Life on Skellig Michael was harsh. Getting to the island was a challenge. The tempests which sweep the North Atlantic Ocean make landing a boat on the island extremely difficult; only in the best conditions could the monks’ small coracles, the one-man seal-skin boats, land on its shore. But once there, the monks found the retreat they desired. They lived off of seaweed, birds, eggs, and fish; they farmed little, since the island was so rocky. They built huts shaped like beehives where the monks slept, usually only a dozen on the entire island at a time. The monks lived and died there, as indicated by the now eroded tombstones that punctuate the island.

The monasteries of the island survived for centuries. Monks traveled there, living in simple communities. When the Vikings attacked in the tenth century, the monks survived by hiding in rocky crevices, rebuilding once the Norsemen left. It wasn’t the Viking’s destructive nature that ended the community on Skellig Michael. Monks came to the rocky retreat for another couple centuries after the dragon-headed ships returned to their eastward homes.

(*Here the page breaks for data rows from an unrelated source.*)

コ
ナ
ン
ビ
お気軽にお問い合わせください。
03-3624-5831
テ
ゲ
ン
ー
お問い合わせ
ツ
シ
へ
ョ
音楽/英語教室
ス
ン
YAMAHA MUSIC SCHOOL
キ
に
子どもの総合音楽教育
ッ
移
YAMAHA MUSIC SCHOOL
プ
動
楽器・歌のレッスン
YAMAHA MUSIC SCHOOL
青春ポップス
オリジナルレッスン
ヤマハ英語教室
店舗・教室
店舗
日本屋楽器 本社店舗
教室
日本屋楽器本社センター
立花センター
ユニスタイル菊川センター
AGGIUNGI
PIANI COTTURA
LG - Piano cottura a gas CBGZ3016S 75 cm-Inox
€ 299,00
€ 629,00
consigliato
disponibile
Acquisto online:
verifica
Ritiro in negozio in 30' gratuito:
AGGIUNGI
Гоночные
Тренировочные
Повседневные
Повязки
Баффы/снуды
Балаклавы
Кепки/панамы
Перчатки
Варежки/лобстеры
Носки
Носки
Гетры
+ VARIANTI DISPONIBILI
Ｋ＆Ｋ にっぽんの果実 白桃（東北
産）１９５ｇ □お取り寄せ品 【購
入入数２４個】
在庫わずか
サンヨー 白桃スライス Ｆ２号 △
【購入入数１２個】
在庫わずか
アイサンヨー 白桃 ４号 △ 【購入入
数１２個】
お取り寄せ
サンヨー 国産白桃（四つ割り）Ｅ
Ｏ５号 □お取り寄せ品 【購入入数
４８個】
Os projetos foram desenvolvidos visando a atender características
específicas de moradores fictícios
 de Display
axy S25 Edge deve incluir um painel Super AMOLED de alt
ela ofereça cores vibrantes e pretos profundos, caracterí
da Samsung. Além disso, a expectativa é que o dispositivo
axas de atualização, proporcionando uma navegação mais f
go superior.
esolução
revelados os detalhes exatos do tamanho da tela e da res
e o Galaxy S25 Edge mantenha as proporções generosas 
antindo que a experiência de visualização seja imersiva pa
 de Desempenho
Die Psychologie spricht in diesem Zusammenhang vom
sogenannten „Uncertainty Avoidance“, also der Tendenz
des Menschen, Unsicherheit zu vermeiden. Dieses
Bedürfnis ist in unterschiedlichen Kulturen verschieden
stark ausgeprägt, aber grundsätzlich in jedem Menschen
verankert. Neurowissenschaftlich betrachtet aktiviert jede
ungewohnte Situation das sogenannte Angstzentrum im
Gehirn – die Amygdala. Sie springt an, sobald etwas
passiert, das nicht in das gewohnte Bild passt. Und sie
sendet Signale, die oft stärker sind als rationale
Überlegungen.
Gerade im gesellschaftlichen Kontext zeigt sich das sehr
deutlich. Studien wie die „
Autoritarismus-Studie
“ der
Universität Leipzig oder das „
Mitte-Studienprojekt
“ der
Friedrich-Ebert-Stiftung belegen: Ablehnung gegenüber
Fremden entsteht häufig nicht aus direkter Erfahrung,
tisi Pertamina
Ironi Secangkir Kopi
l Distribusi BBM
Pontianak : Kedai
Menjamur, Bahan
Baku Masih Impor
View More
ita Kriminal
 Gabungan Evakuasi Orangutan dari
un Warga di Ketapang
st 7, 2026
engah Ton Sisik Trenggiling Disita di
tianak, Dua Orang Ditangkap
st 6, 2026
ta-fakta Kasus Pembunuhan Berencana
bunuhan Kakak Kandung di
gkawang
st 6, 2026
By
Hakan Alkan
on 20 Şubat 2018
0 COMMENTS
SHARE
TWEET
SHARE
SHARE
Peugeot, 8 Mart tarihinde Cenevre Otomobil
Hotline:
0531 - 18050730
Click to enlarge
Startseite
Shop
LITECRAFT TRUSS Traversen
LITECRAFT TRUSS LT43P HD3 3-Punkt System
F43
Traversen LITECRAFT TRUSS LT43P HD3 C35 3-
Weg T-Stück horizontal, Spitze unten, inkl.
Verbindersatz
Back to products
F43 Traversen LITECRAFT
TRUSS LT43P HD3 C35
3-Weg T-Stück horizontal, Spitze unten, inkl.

What ended the monastic retreat on Skellig Michael was not an invader to that place of solitude. Monks stopped coming to the island because they had a conversion of heart, or at least a change

of spirituality. By the start of the twelfth century, new religious orders had moved into Ireland, and the traditional, Celtic spirituality faded into the background. Just as religious orders supplanted the spirituality of hermits in continental Europe, so these new orders supplanted the spirituality of the Irish monks of Skellig Michael. By the end of the 1200s, monks no longer traveled to the island retreat; those who had lived there moved to an Augustinian monastery on the southern tip of Ireland, and the islands themselves became the property of the Augustinians.

Like most monasteries in England and Ireland, Skellig Michael was dissolved along with the other property of Augustinians under Elizabeth I. It was a dissolution in name, rather than reality; no one had lived on the island at that point for centuries, and Elizabethan marauders didn’t bother to sail to the island. There the island sat, preserved from human destruction, and only recently have there been regular visitors, more tourists than pilgrims, all seeking something deeper than mere words can describe.

What is our Skellig Michael?

Men in this day and age often find themselves assailed by the spiritual hazards which faced Christian men for centuries. However, few men today have the means or rocky real estate proximity to actually retreat to an island like Skellig Michael. We have jobs, families, and vocations. We have obligations which keep us from a true retreat, a complete separation from our current lives to dedicate our entire time to Christ in prayer. We are not all called to monasticism. How can we have a Skellig Michael?

The answer lies in how we approach our lives. The spirituality of Skellig Michael, the spirituality of retreating from society to hear God’s voice speaking to us, can be lived out in our lives, even while we deal with all of our other responsibilities. We can retreat from the corruption of the world not only by going to places of prayer, such as oratories or churches, but also by mentally retreating, by tuning out what distracts us from God. We can examine what we see and hear, what shows and movies we watch, and to what music we listen. We can reassess our language, remembering that the mouth with which we use foul language or lie is the same mouth we use to praise the Eternal Truth, the Pure One. We can reflect on our actions, determining if they are becoming of sons of God. All of these things are steps in spiritually retreating.

The monks of Skellig Michael went to great lengths to retreat from the world. In a sense, we might not need to do something as drastic as leave our homes and live on a barren island in the North Atlantic. On the other hand, perhaps reforming our lives to draw closer to Christ, as laid out above, is a more arduous retreat than simply abandoning our current living situations. Times of crisis, like the age in which we live, require drastic action. For the men of medieval Ireland, it required physically retreating. For us today, it requires a spiritual retreat, a spiritual reformation.

Both retreats have the same goal: to transform our former lives into lives modeled after Christ, and in Him find our true solace.